Obviously if $\frac{n}{3}$ is an integer then $\dfrac{2n}{3}$ is an integer. But what if $\frac{n}{3}$ is not an integer? Can it be proven that $\dfrac{2n}{3}$ is not an integer (or, more specifically, an even multiple of 3) if $\frac{n}{3}$ is not an integer?
I feel that intuitively this must be true, but I am not a mathematician and my idle algebraic musings aren't helping me. Is there a quick, simple proof one way or the other?
[Sorry if this is mistagged.]
Simply notice that $\rm\displaystyle\ \frac{n}3 + \frac{2n}3 = n\in \mathbb Z\ \ $ thus $\rm\displaystyle\ \frac{n}3\in\mathbb Z \iff \frac{2n}3\in \mathbb Z.\,$ This works precisely because $\rm\mathbb Z$ is an additive subgroup of $\rm\:\mathbb Q,\:$ i.e. a subset closed under subtraction. For if $\rm\:S\:$ is a subgroup of a group and $\rm\ a+b\ = s \in S\ $ then $\rm\ a = b-s \in S\!\iff\! a+s = b\in S,\, $ so your property holds. Conversely if the property holds and $\rm\:a,b\in S\ $ then since $\rm\, (a-b)+b = a \in S\, $ the property implies that $\rm\: a-b\in S\:,\: $ so (nonempty) $\rm\:S\:$ is closed under subtraction, so $\rm\:S\:$ is a subgroup, by the subgroup test.
See also the below complementary form of the subgroup property from my prior post.
Theorem $\ $ A nonempty subset $\rm\:S\:$ of abelian group $\rm\:G\:$ comprises a subgroup $\rm\iff\ S\ + \ \bar S\ =\ \bar S\ $ where $\rm\: \bar S\:$ is the complement of $\rm\:S\:$ in $\rm\:G$
Instances of this are ubiquitous in concrete number systems, e.g.
transcendental algebraic * nonalgebraic = nonalgebraic if nonzero rational * irrrational = irrational if nonzero real * nonreal = nonreal if nonzeroeven + odd = odd additive example integer + noninteger = noninteger
if $2n/3$ were an integer, then $n/3 = 4n/3 - n = 2*(2n/3) - n$ would also be an integer.
Contradiction.
Assume by contradiction that 2n/3 is an integer m and deduce from here that 3 divides n.

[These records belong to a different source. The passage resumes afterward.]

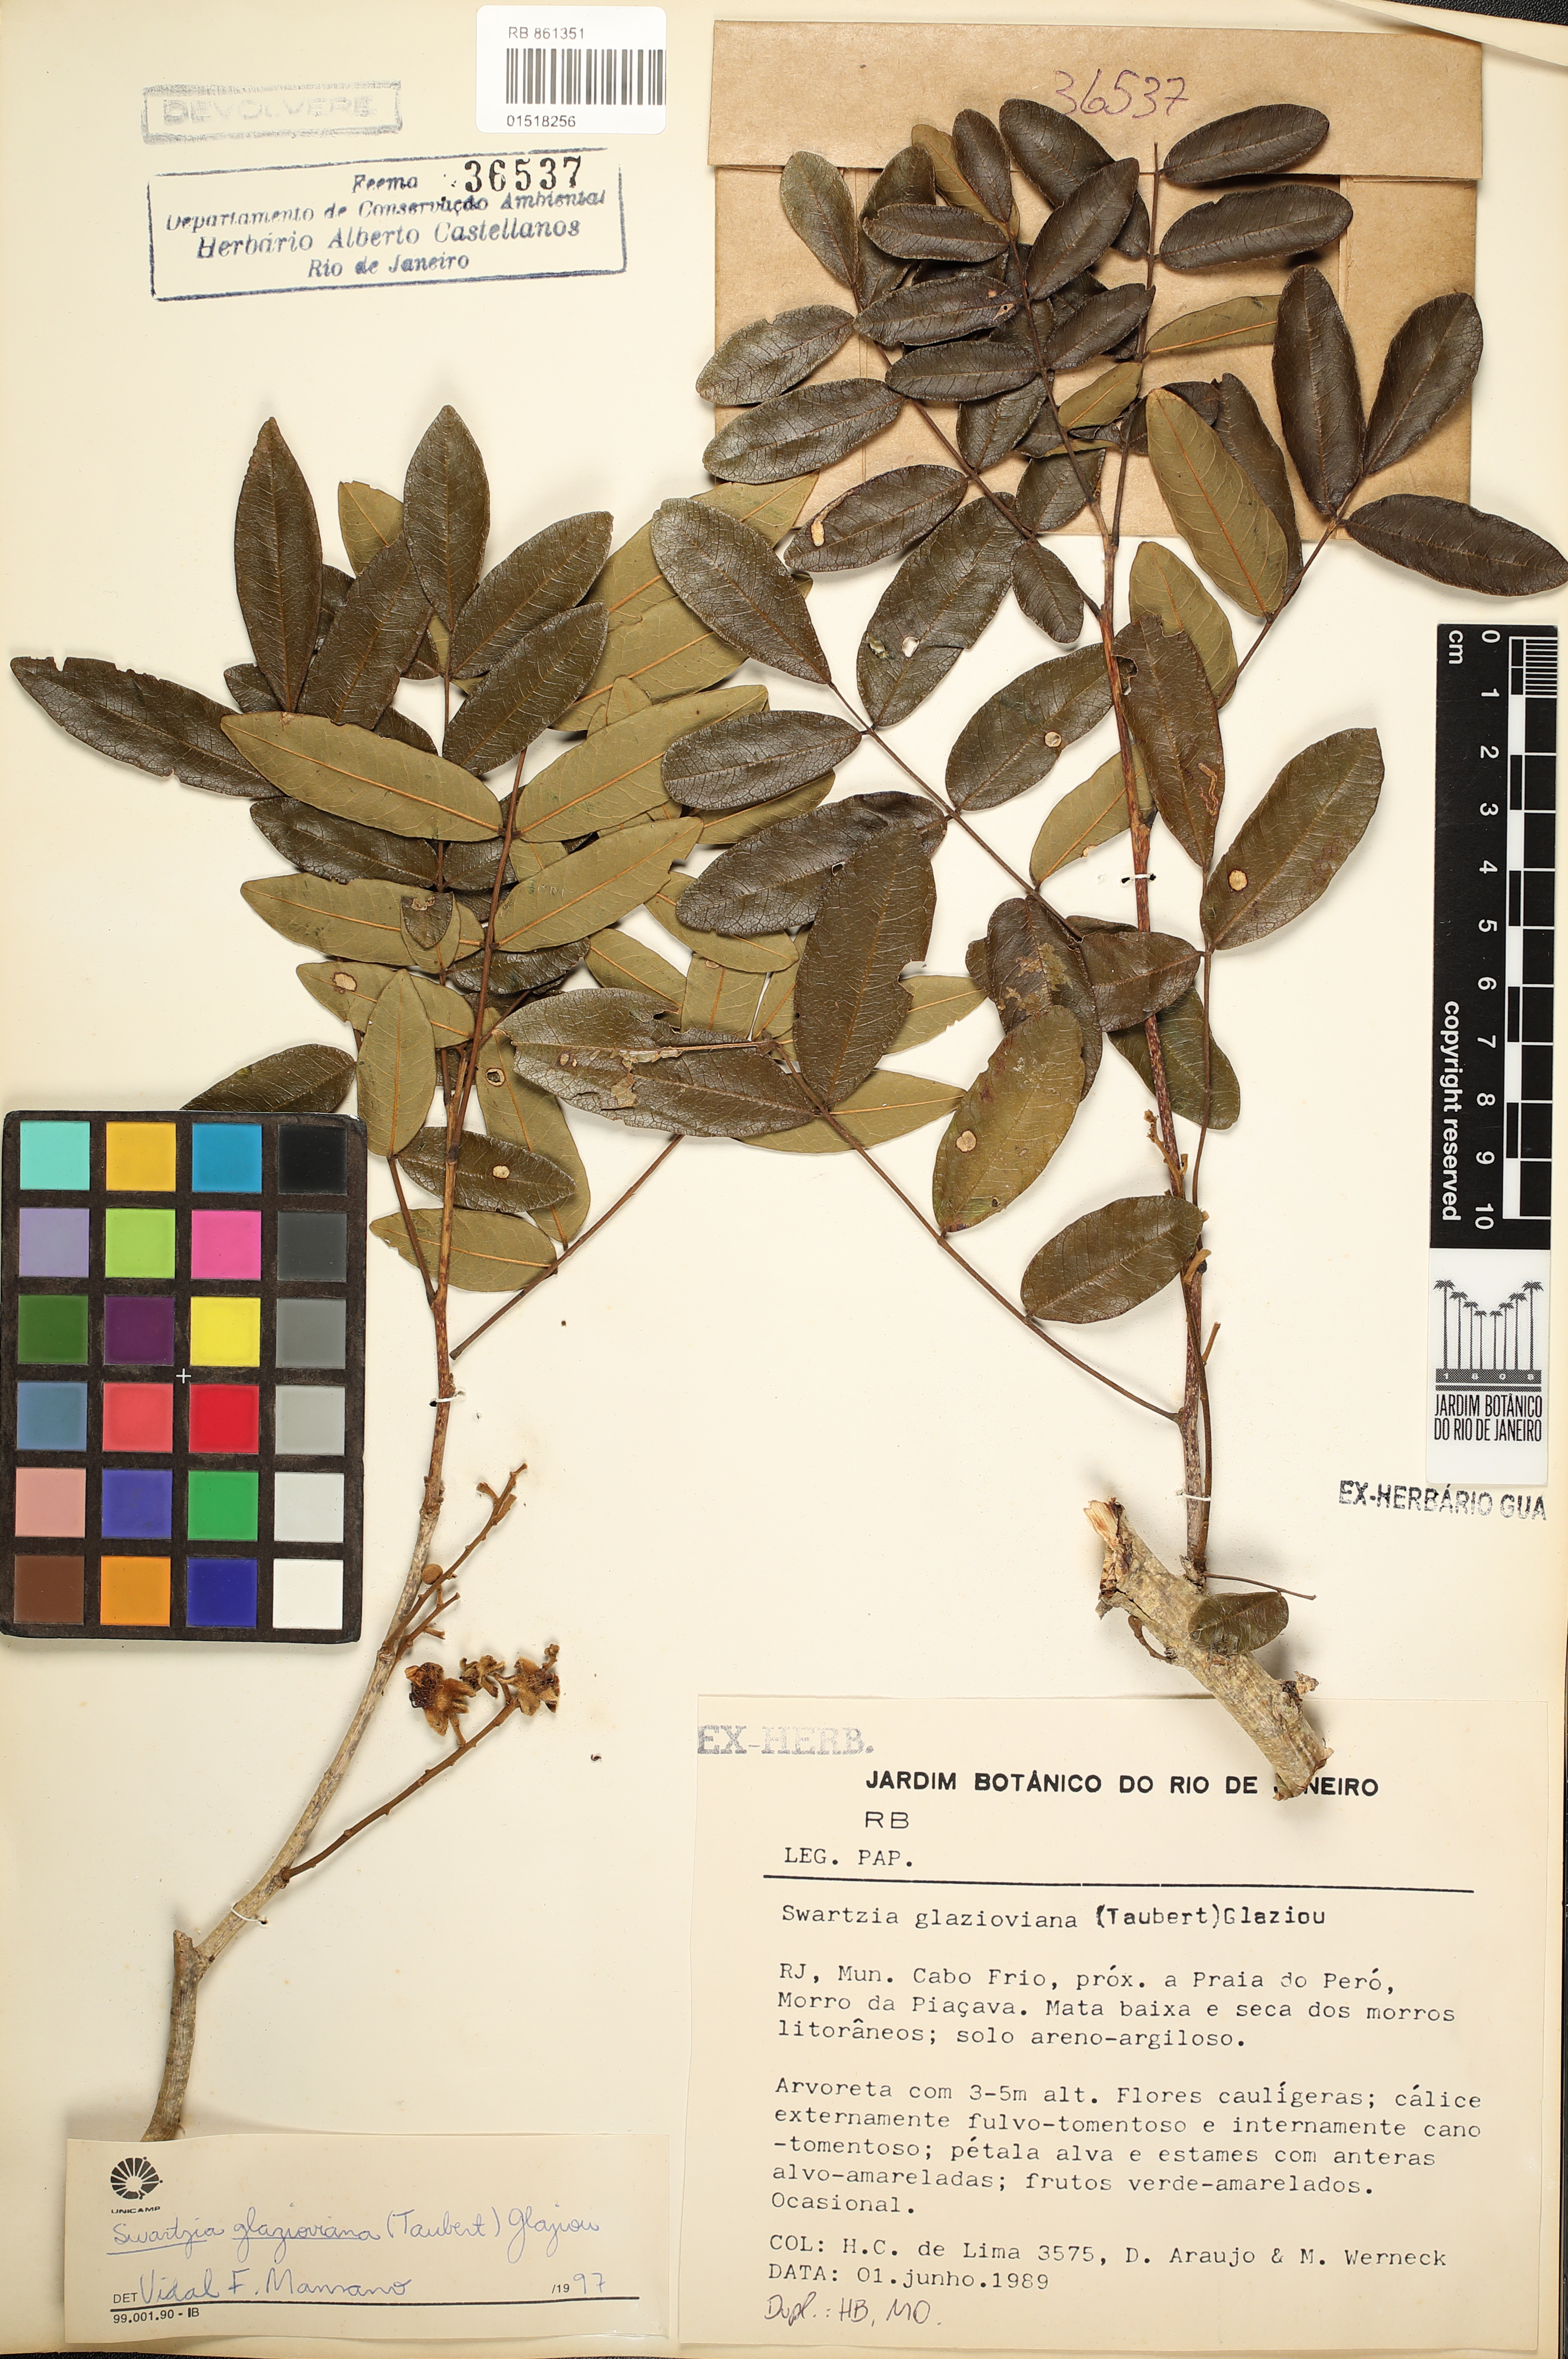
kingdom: Plantae
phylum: Tracheophyta
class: Magnoliopsida
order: Fabales
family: Fabaceae
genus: Swartzia
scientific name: Swartzia glazioviana
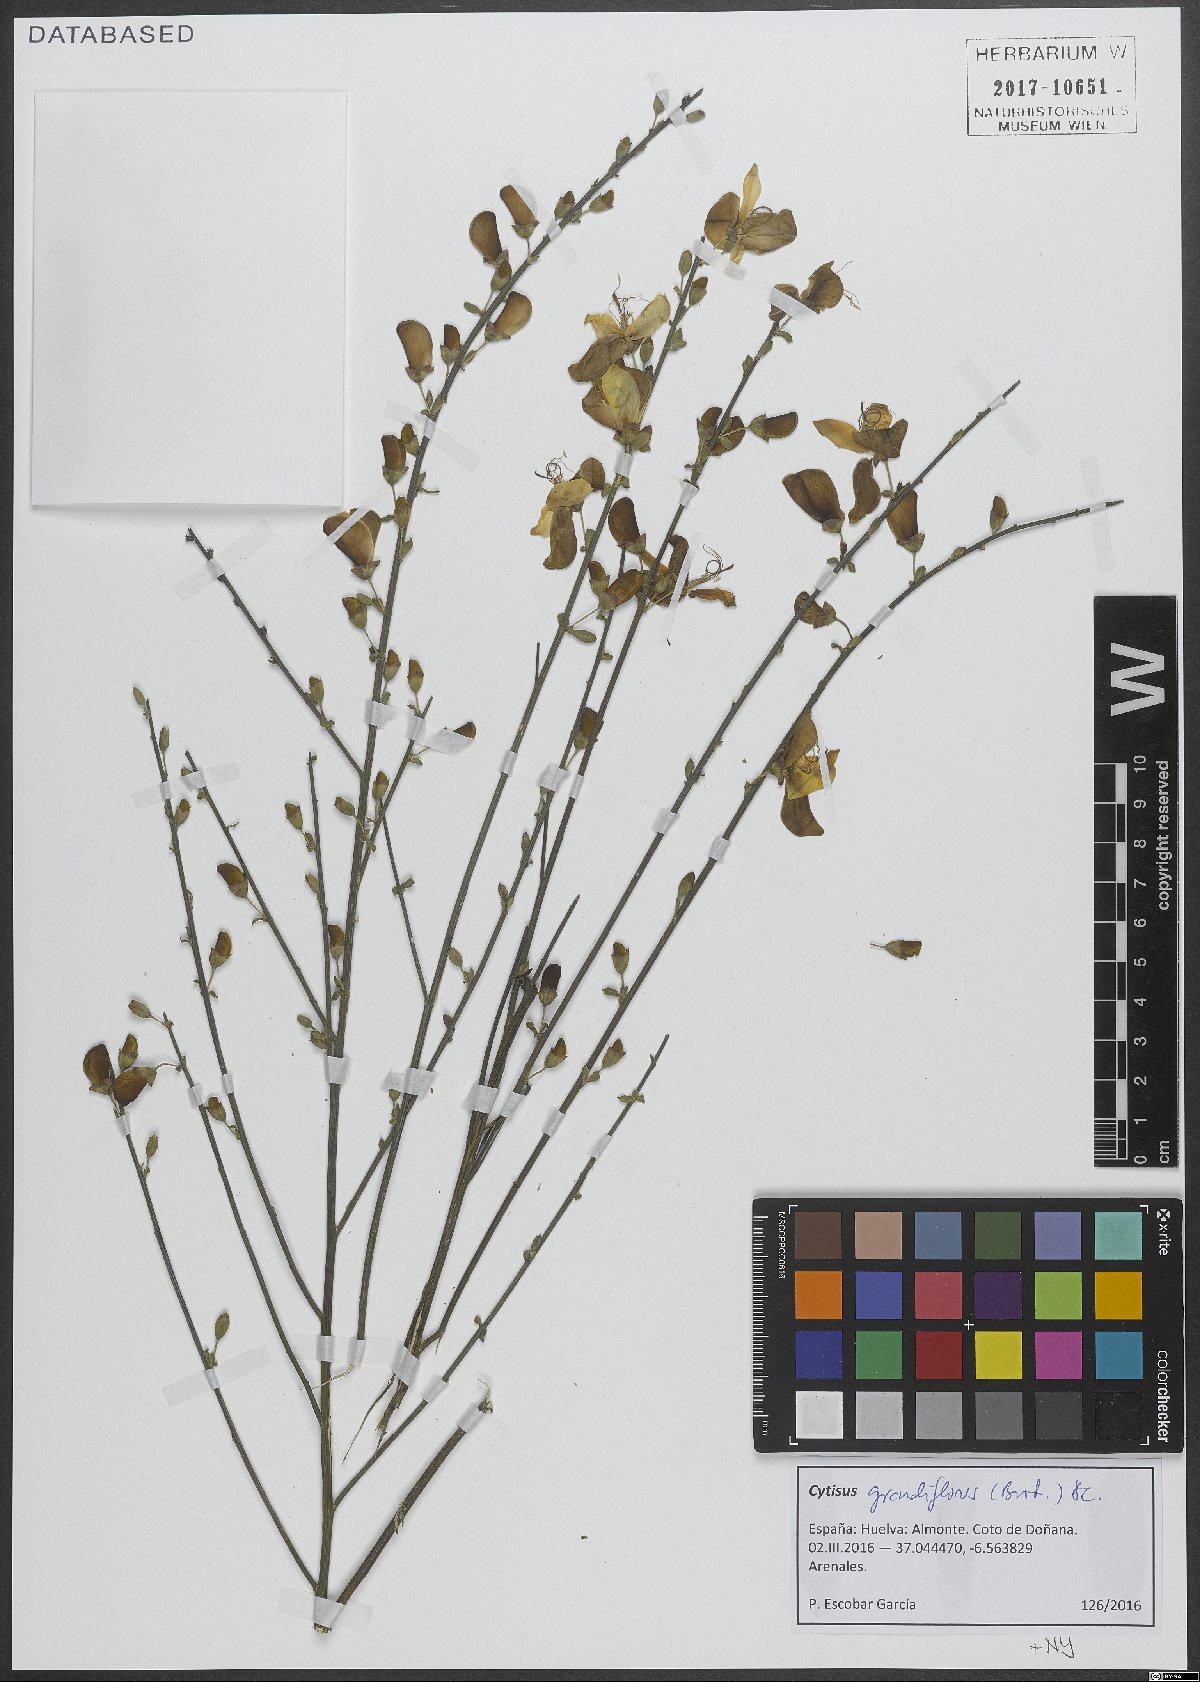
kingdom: Plantae
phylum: Tracheophyta
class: Magnoliopsida
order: Fabales
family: Fabaceae
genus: Cytisus
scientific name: Cytisus grandiflorus
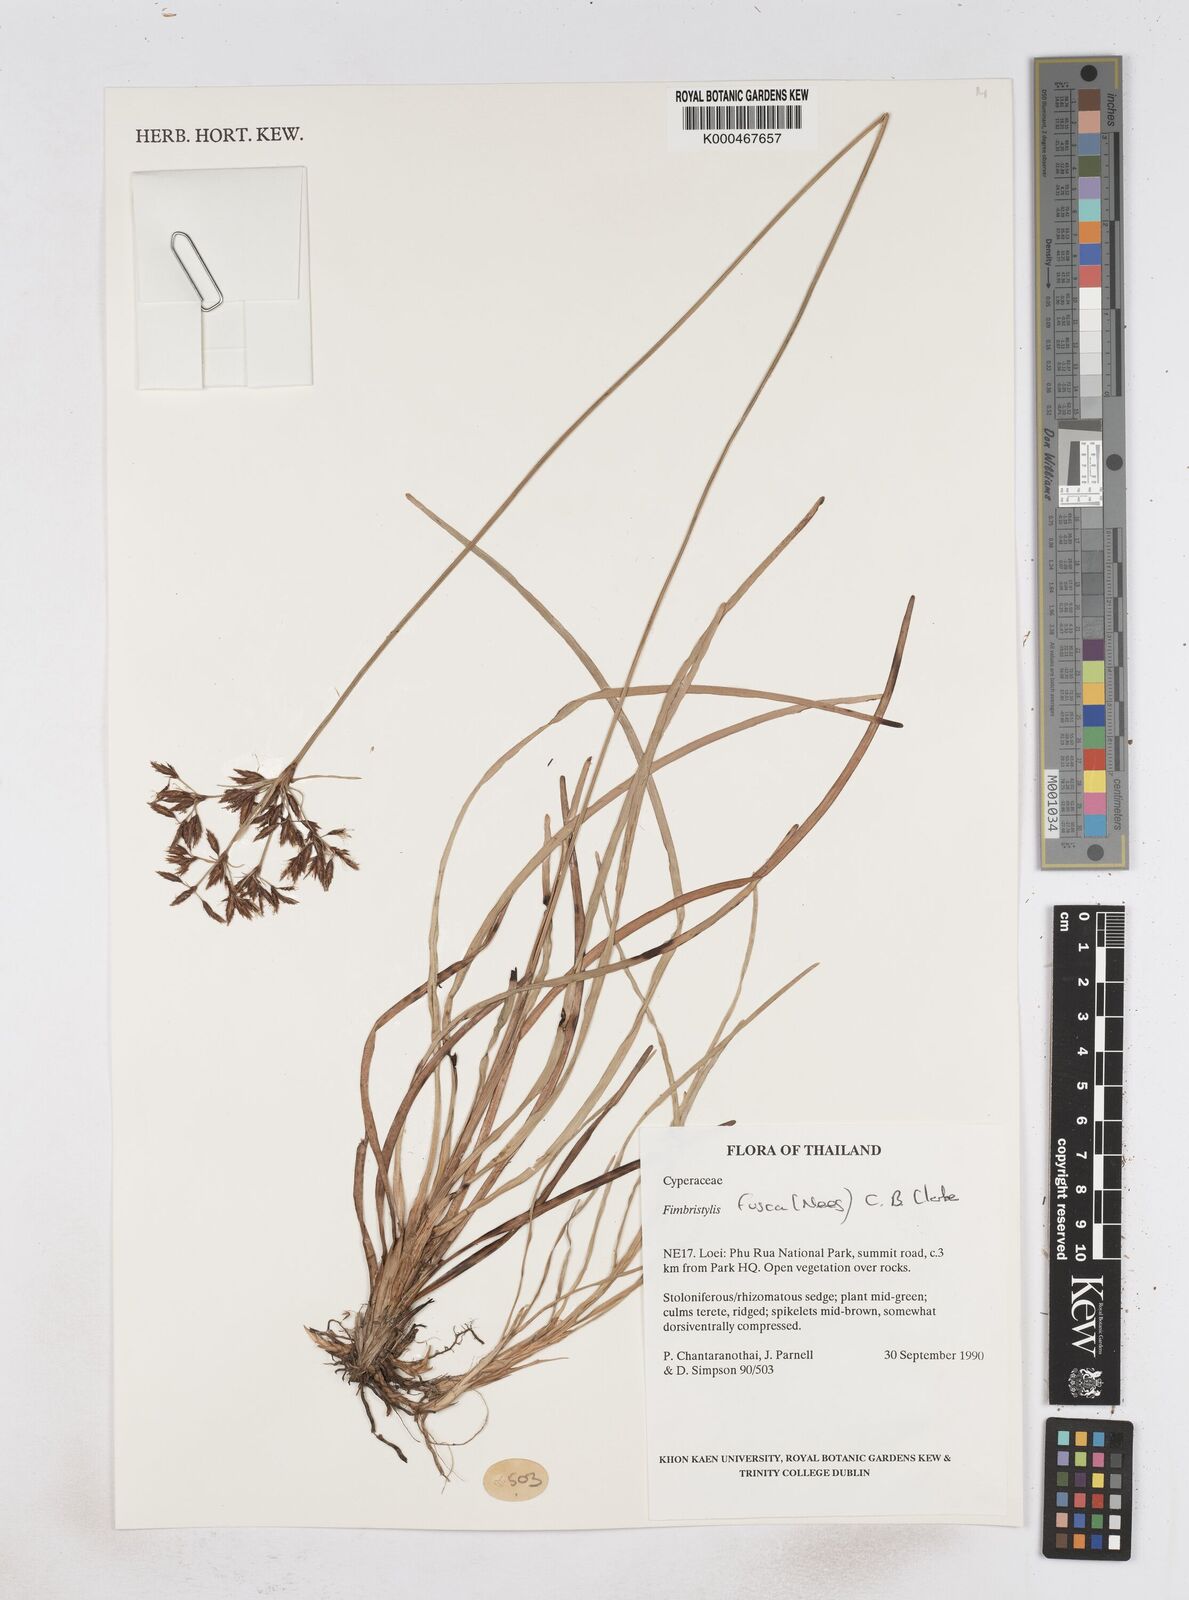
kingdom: Plantae
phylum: Tracheophyta
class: Liliopsida
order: Poales
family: Cyperaceae
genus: Fimbristylis
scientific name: Fimbristylis fusca
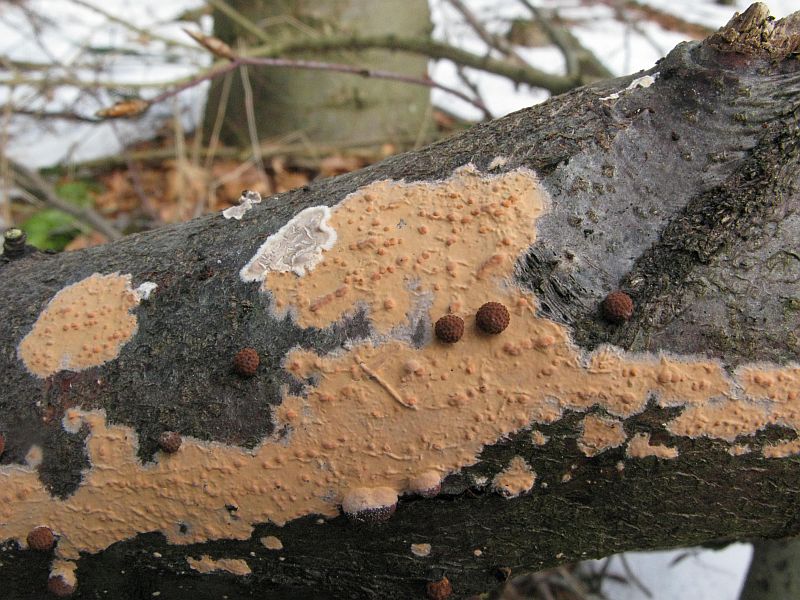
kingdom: Fungi
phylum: Basidiomycota
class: Agaricomycetes
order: Russulales
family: Peniophoraceae
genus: Peniophora
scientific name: Peniophora incarnata
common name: laksefarvet voksskind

Hint: think about the prime factorisation of n.
Every integer $n$ can be written in the form $n = 3a + b$ where $a$ is an integer and $b$ is one of $0,1,2$. Now $n/3$ is an integer exactly when $b = 0$. Consider the representation of $2n$. There are three cases.
If $b = 0$ then $2n = 3(2a)$.
If $b = 1$ then $2n = 3(2a) + 2$.
If $b = 2$ then $2n = 3(2a+1) + 1$ since $4 = 3 + 1$.
So $2n/3$ is an integer only if $b = 0$, i.e. only if $n/3$ is an integer. And vice versa.
Another way, is $\frac{2n}{3}$ is an integer iff $3\mid 2n$, but $3$ being prime implies that $3\mid 2$ or $3\mid n$, as the first cannot be, then $3\mid n$, and $3\mid n$ iff $\frac{n}{3}$ in an integer. See Euclid's lemma, also note that there´s no use of the prime factorization.
If (n/3) is not an integer, then n is not divisible by 3. If n is not divisible by 3, then (2*n) is not divisible by 3. Therefore, if (n/3) is not an integer, neither is ((2*n)/3).
If $2n/3$ is an integer it is either odd or even. If it is even then $n/3$ is also an integer. If it is odd then so is $3\cdot (2n/3)=2n$, but this is clearly even.